And I do take your comment seriously, that "the grass is greener" and we've tried to be very aware of this. I suppose my worry is more that I should have romantic feelings for my husband but I don't, and vice versa, but I know that wondering what else is out there definitely plays a part.


----------



## MooseAndSquirrel (Jun 7, 2012)

Sometimes there is a physical chemistry that just can't be explained. On the other hand, maybe you're just not doing it right. There are lots of books out there on sex. Do a little research and don't be afraid to experiment.

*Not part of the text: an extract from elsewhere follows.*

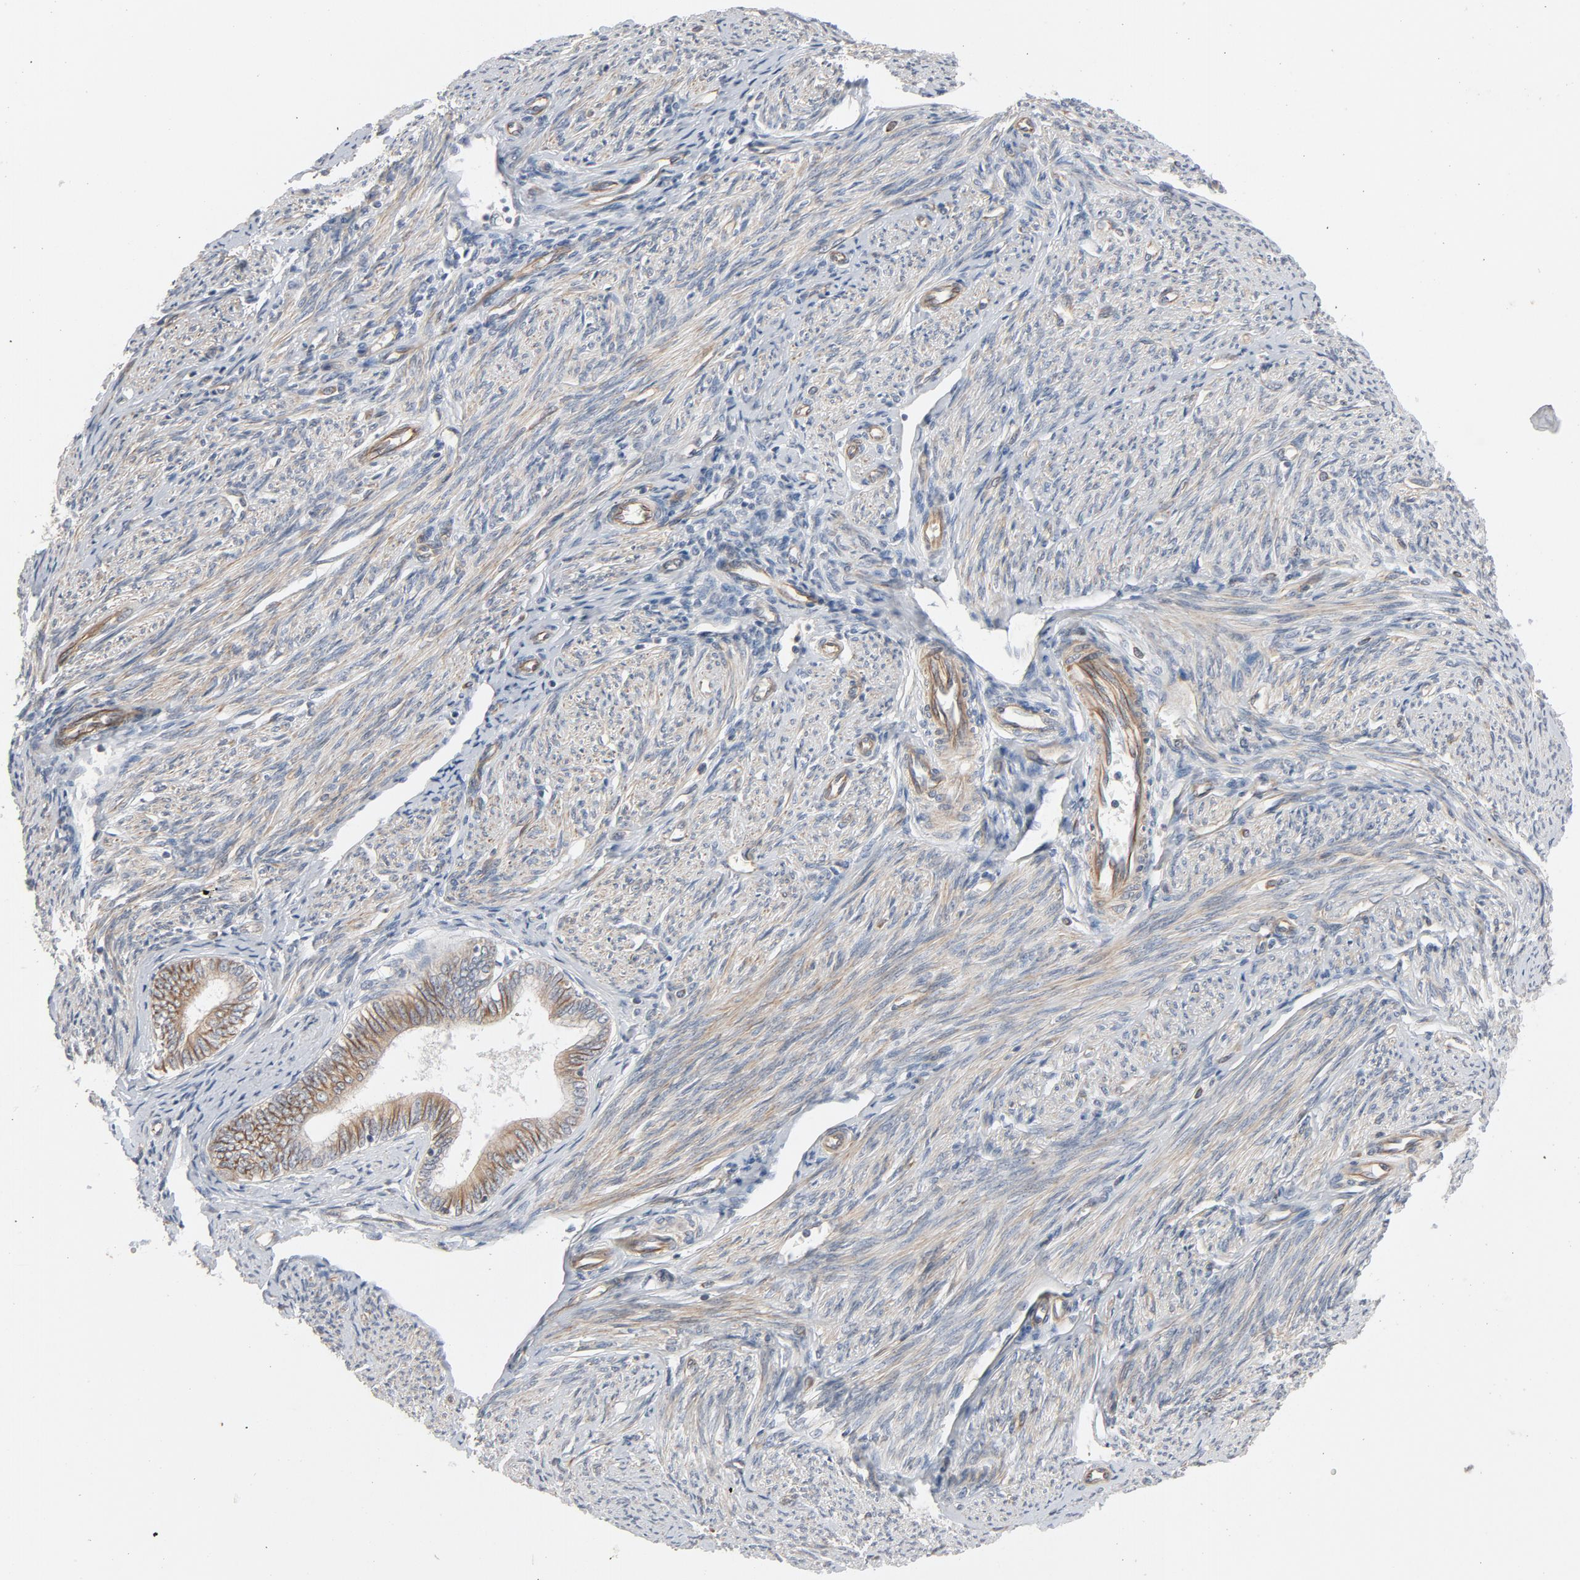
{"staining": {"intensity": "moderate", "quantity": ">75%", "location": "cytoplasmic/membranous"}, "tissue": "endometrial cancer", "cell_type": "Tumor cells", "image_type": "cancer", "snomed": [{"axis": "morphology", "description": "Adenocarcinoma, NOS"}, {"axis": "topography", "description": "Endometrium"}], "caption": "IHC (DAB) staining of human endometrial adenocarcinoma exhibits moderate cytoplasmic/membranous protein expression in approximately >75% of tumor cells.", "gene": "TRIOBP", "patient": {"sex": "female", "age": 75}}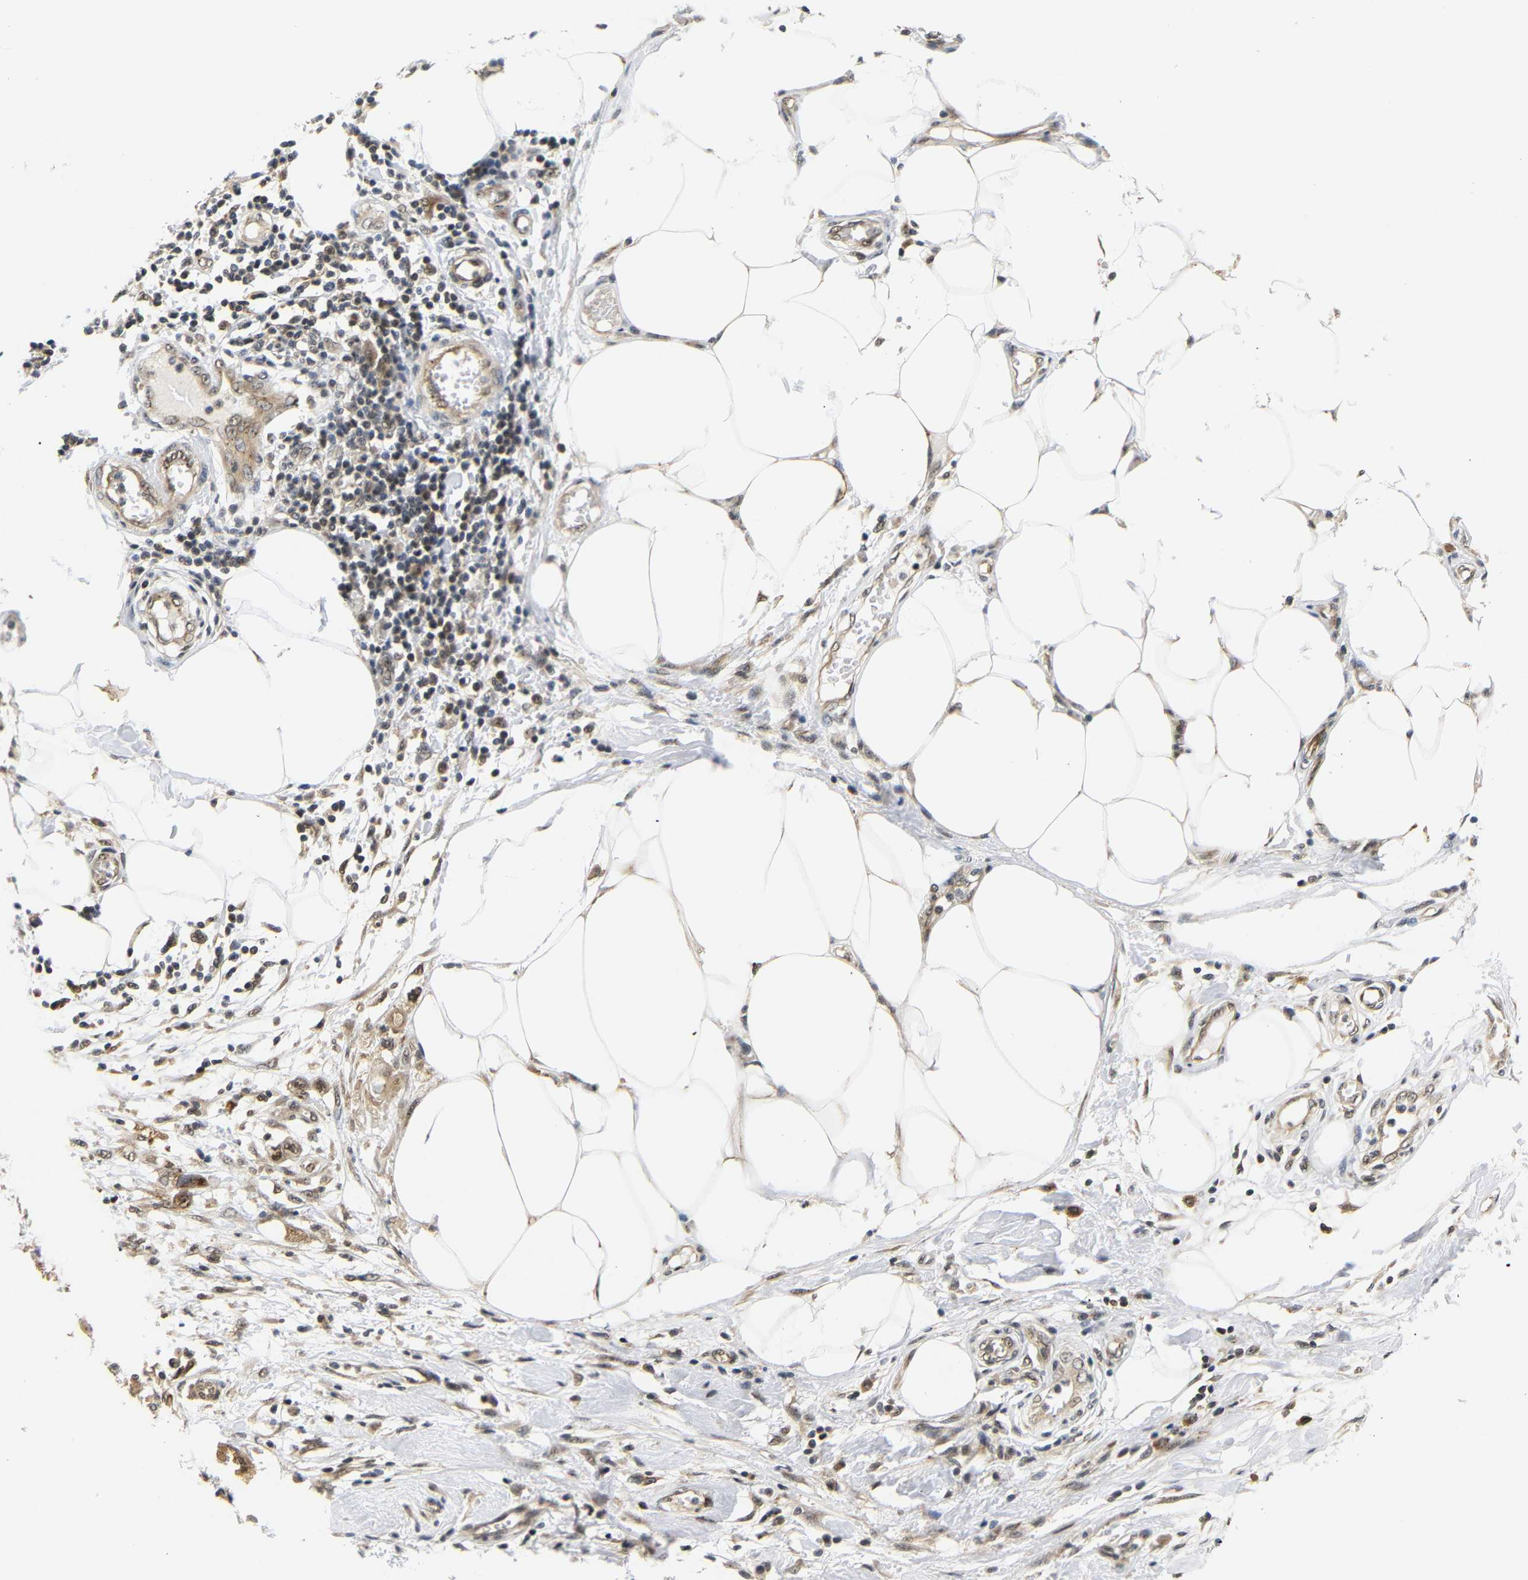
{"staining": {"intensity": "moderate", "quantity": ">75%", "location": "cytoplasmic/membranous,nuclear"}, "tissue": "endometrial cancer", "cell_type": "Tumor cells", "image_type": "cancer", "snomed": [{"axis": "morphology", "description": "Adenocarcinoma, NOS"}, {"axis": "topography", "description": "Endometrium"}], "caption": "The immunohistochemical stain shows moderate cytoplasmic/membranous and nuclear staining in tumor cells of adenocarcinoma (endometrial) tissue.", "gene": "GJA5", "patient": {"sex": "female", "age": 67}}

There are a lot of needs that marriages need to fill, and if you read these forums, you will see that you are getting a lot more out of yours than most people. If you've got a best friend who doesn't judge you, go play!


----------



## arrowhead (Jun 19, 2012)

It's worth a shot, but I think we're talking more about the chemistry. We have satisfactory sex, there's no issue there, it more of an attraction/initiation issue. 
I'm feeling a lot better about this, though I know there's a journey ahead of us. We are talking again tonight about everything.


----------



## Lon (Jun 6, 2011)

Counselling is in order, and in the meantime send your H to the men's clubhouse forum on this website.


----------



## HiMaint57 (May 24, 2012)

Hi Arrowhead -- Sorry you're in this situation. Have you ever considered a trial separation just to see what it would be like? I read a book about it once -- my husband wouldn't agree to it because he says if I leave I shouldn't bother coming back, but it might be an idea for you -- just throwing it out there.


----------



## LostOneForGood (Jun 4, 2012)

_Posted via Mobile Device_


----------



## LostOneForGood (Jun 4, 2012)

How similar, i married my best friend 4 years ago, together 6 friends for 6 years before that. We just boughtahouse sixweeks ago, told me 4 weeks ago she was not happy and wanted out, no other guy, she is not mmakingany moves,sleeping in different rooms,she is confused, do the 180 i am on it,thats the only way to see what she really wants, good luck!
_Posted via Mobile Device_


----------



## moxy (Apr 2, 2012)

Maybe you both just have overly romanticized expectations about what being "in love" is that are getting in the way of you actually having a loving and real relationship. It sounds like you're both looking for some kind of thrill or someone to complete you or make your life magical for you, but....that isn't going to happen because those relationships do not last. I think you're both in need of a little more romance and you should be that way with each other and see if you can make the spark happen for you. Try reading some books or just dating each other as if it was all new. Something drew you to each other, but you just need to climb out of the complacent "friend" zone and be more romantic with each other and that won't happen until you both just try it. Don't give up on each other. Your problems don't sound like anything to break up over, just like something to spice up a little bit.


----------